THE FINDINGS INCLUDE:
- While inspecting the two hour fire rated walls on 5/25/10, 5/26/10, and 5/27/10, which separate the Hospital occupancy from the business occupancy, it was noted that not all air handling ducts penetrating the the fire wall are equipped with the required fire dampers. Air handling ducts with out the required fire dampers were found in following but not limited to locations:
1) 2nd floor GI suite above the fire barrier door has a two foot by two foot air handling duct penetrating the 2 hour fire rated wall without the required fire damper.
2) Labor and Delivery area 1-3 has numerous air handling ducts that penetrating the 2 hour fire rated wall, and do not have the required fire dampers.
Note: In addition, the report conducted by an independent HVAC company did not indicate that the ducts listed above were equipped with the proper fire dampers.
These were acknowledged by the Director of Facilities.
Tag No.: K0075
Based on observations and confirmed by staff, the hospital failed to assure that mobile soiled linen carts are stored properly within enclosed rooms.
THE FINDINGS INCLUDE:
- During the morning hours of 5/26/10 while touring the 2nd floor and 3rd floor Operating Room suites, two soiled linen carts, one located on each floor, were noted as being stored in the corridor. The carts are three feet in width, four feet in length and three feet in height (3' x 4' x 3') in size. This was acknowledged at the time by the Director of Facilities. It was stated that the cart is stored in this location and used to pick up trash after OR procedures are done.
These were acknowledged by the Director of Facilities.
Tag No.: K0144
Based on record review and confirmed by staff, the facility failed to assure generators are maintained & tested as required. NFPA 110, section 6.4.1 states level 1 and level 2 EPSSs, including all appurtenant components, shall be inspected weekly and shall be exercised under load at least monthly.
THE FINDINGS INCLUDE:
Vernon Hill Building
- During the morning hours of 5/25 & 26/10 while performing the record review process, it was noted the facility did not inspect the emergency generators weekly. There records show that the inspections was Bi-weekly.

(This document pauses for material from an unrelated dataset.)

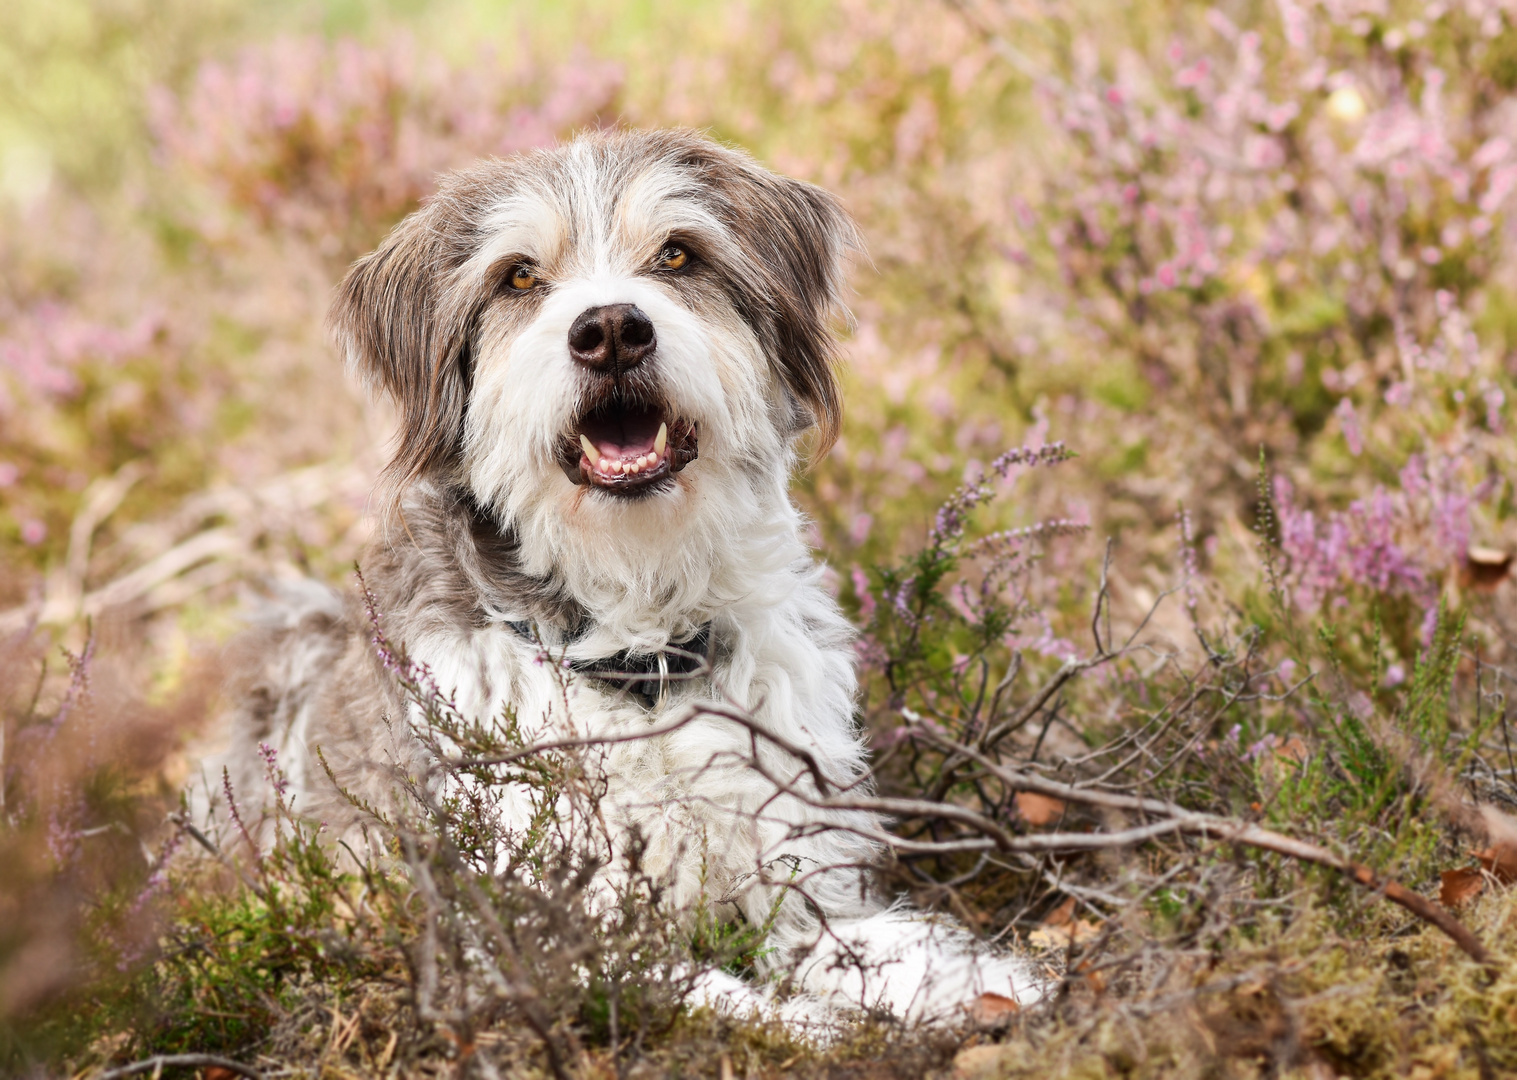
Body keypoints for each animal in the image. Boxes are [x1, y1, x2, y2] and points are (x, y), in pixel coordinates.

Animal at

These were acknowledged by the Director of Facilities.
Tag No.: K0144
Based on record review and confirmed by staff, the facility failed to assure generators are maintained & tested as required. NFPA 110, section 6.4.1 states level 1 and level 2 EPSSs, including all appurtenant components, shall be inspected weekly and shall be exercised under load at least monthly.
THE FINDINGS INCLUDE:
- During the morning hours of 5/25 & 26/10 while performing the record review process, it was noted the Hospital did not inspect the emergency generators weekly. There records show that the inspections was Bi-weekly.
These were acknowledged by the Director of Facilities.